### Excerpted text:

5. Confidentiality. The terms of this Agreement are confidential.
Neither Diery nor Apple will at any time disclose to any third party the
fact or terms of this Agreement, except as authorized by this agreement or
as required by law. Diery may also make such disclosure to his spouse, tax
advisor or lawyer, all of whom shall be instructed to keep the information
disclosed to them confidential; any disclosure by any such party shall be
deemed a disclosure by Diery. Apple and Diery shall not disparage each
other in their communications in response to all inquiries from the press,
public media or any other third parties regarding this Agreement or Diery's
employment termination.
6. Trade Secrets, Proprietary and Confidential Information. Diery
agrees to comply with Apple's "Proprietary Rights and Information
Agreement" which is attached hereto as Exhibit C to this Agreement
In addition, Diery agrees to continue to abide by the principles and
guidelines in Apple's Global Ethics brochure, the terms of which are
incorporated herein.
On or before Termination Date, Diery agrees to promptly return all
proprietary and confidential information, including but not limited to all
inventions, discoveries, improvements, computer programs, designs,
documentation, notes, plans, drawings and copies thereof to Apple.
Diery and Apple agree that this section regarding Trade Secrets,
Proprietary and Confidential Information shall survive the termination of
this Agreement.

### Data section:
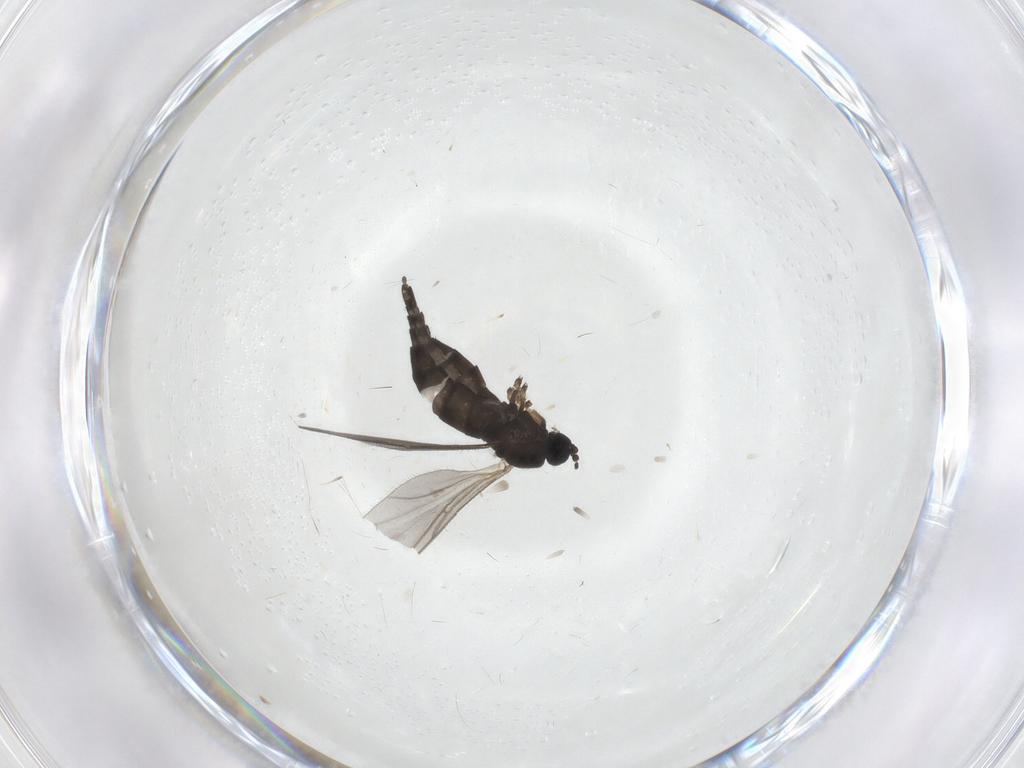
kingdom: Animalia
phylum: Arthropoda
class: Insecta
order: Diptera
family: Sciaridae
---
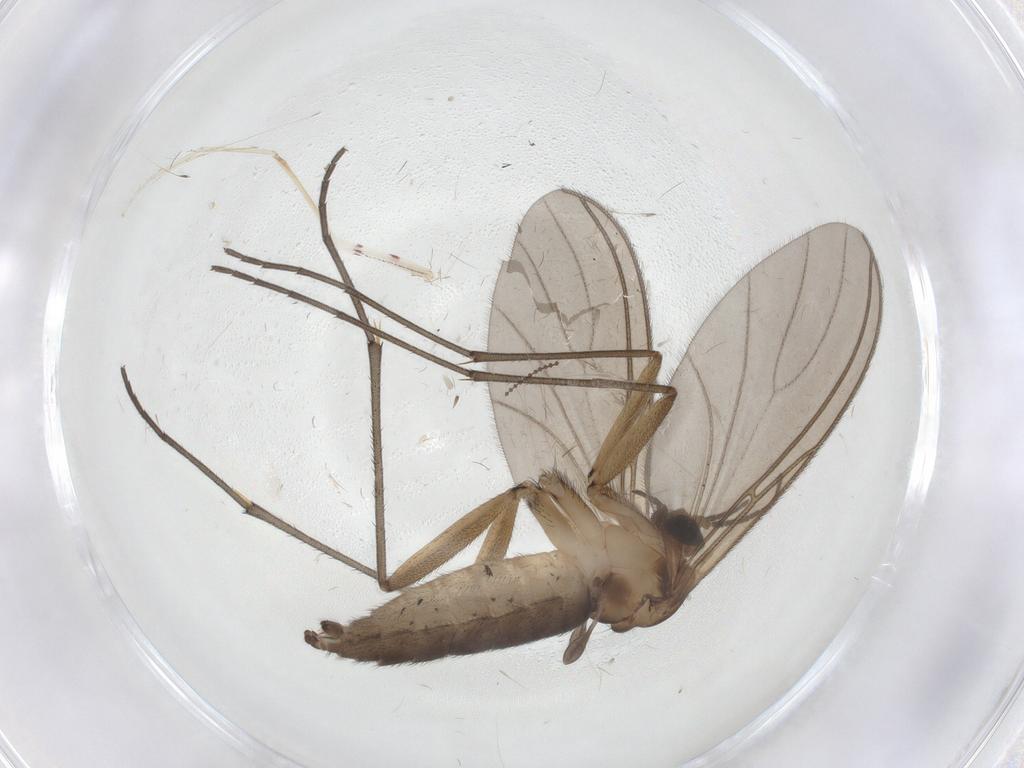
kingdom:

### Task list:
- a) Rewrite the part of the agreement excerpt starting at "On or before" and ending at "this Agreement.", with "Termination Date" renamed to "Separation Date".
- b) For each statement below, say yes or no to whether the agreement excerpt supports it, and quote the deciding words: (i) Diery may disclose the terms of the agreement to his tax advisor. (ii) The section on trade secrets ends when the agreement terminates. (iii) Apple's "Proprietary Rights and Information Agreement" is attached as Exhibit B.

### Solutions below:
- a)
On or before Separation Date, Diery agrees to promptly return all
proprietary and confidential information, including but not limited to all
inventions, discoveries, improvements, computer programs, designs,
documentation, notes, plans, drawings and copies thereof to Apple.
Diery and Apple agree that this section regarding Trade Secrets,
Proprietary and Confidential Information shall survive the termination of
this Agreement.

- b)
(i) Yes: "Diery may also make such disclosure to his spouse, tax advisor or lawyer"
(ii) No: "shall survive the termination of this Agreement"
(iii) No: "attached hereto as Exhibit C"